Ella Cora Hind, journaliste, experte agricole, militante et suffragette (née le 18 septembre 1861 à Toronto, en Ontario ; décédée le 6 octobre 1942 à Winnipeg, au Manitoba). Véritable pionnière tout au long de sa vie, Ella Cora Hind a été une experte reconnue en matière de céréales, une championne des droits des femmes et une militante pour le droit de vote.

E. Cora Hind, chroniqueuse
L'une des premières suffragettes, à 75 ans, Hind voyage dans le monde entier pour observer les techniques agricoles.

Premières années

Ella Cora Hind naît à Toronto de l’union entre Edwin Hind et Jane Carroll. À la mort de leur mère, Cora Hind, deux ans, et ses deux frères emménagent avec des parents dans une ferme du comté de Grey, en Ontario, au nord-ouest de Toronto. Lorsque leur père meurt trois ans plus tard, leur grand-père, Joseph Hind, et leur tante, Alice, leur offrent un foyer chaleureux.

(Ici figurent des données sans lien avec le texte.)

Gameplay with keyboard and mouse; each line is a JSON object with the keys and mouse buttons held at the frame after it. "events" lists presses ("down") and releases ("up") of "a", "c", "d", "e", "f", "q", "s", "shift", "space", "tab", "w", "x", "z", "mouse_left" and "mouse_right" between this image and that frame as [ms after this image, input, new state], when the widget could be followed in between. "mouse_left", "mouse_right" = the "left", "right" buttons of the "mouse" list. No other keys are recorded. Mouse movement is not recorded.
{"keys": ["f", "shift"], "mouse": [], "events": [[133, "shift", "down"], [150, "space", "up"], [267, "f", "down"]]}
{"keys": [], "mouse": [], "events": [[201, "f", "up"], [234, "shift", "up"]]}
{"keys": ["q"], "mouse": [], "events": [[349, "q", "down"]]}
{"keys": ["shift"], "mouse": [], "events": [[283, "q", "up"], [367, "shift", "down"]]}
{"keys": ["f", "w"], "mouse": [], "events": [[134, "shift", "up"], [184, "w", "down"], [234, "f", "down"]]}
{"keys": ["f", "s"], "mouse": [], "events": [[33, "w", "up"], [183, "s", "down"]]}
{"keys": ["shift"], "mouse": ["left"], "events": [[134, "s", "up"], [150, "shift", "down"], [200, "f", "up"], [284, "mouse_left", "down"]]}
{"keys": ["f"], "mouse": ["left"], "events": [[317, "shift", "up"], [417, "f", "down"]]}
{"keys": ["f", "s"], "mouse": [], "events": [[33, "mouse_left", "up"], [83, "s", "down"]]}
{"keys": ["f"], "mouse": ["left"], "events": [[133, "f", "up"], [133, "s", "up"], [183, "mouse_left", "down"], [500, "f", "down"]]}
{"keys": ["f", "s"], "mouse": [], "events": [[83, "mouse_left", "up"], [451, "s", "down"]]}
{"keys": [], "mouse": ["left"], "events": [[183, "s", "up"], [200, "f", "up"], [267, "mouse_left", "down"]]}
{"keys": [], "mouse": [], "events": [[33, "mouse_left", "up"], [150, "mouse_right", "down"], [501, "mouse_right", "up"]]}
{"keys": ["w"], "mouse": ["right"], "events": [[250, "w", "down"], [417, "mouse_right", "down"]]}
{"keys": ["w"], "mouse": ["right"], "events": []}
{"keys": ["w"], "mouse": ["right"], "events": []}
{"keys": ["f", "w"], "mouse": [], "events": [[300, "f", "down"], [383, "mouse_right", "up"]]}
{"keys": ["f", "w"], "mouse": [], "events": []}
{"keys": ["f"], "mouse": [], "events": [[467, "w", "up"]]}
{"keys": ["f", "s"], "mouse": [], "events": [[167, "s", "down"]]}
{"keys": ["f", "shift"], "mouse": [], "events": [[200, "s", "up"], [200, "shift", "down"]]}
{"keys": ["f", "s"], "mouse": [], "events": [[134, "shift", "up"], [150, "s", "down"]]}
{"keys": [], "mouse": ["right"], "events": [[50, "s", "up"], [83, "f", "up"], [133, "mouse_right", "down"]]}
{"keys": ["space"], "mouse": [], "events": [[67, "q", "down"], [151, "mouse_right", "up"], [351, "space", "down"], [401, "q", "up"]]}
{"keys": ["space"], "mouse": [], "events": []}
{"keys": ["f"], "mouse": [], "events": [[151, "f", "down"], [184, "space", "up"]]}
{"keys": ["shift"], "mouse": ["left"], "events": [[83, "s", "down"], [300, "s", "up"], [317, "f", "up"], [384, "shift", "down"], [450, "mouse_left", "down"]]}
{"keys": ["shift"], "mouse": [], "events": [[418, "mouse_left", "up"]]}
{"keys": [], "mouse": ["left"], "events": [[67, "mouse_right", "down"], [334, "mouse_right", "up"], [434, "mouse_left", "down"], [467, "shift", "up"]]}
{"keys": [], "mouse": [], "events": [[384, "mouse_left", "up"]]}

Cora Hind aide son grand-père à la ferme, où elle apprend à s’occuper du bétail, à semer le blé et à juger quand les cultures sont prêtes à être récoltées. Elle reçoit d’abord une éducation à domicile, mais commence à suivre des cours à 11 ans, lorsqu’une école est construite à proximité.

À l’école secondaire, Cora Hind envisage une carrière dans l’enseignement et passe l’examen. Cependant, après avoir échoué à la section d’algèbre, elle décide de se tourner vers le journalisme.

Déménagement à Winnipeg

Avec sa tante, Ella Cora Hind monte à bord d’un train pour le Manitoba en 1882, voyageant vers l’ouest pour y trouver de meilleures occasions de carrière. Munie d’une lettre d’introduction d’un oncle, Cora Hind entre avec confiance dans les bureaux du Manitoba Free Press à Winnipeg. Le rédacteur en chef William Fisher Luxton l’accueille chaleureusement, mais est étonné qu’elle réclame un emploi de journaliste.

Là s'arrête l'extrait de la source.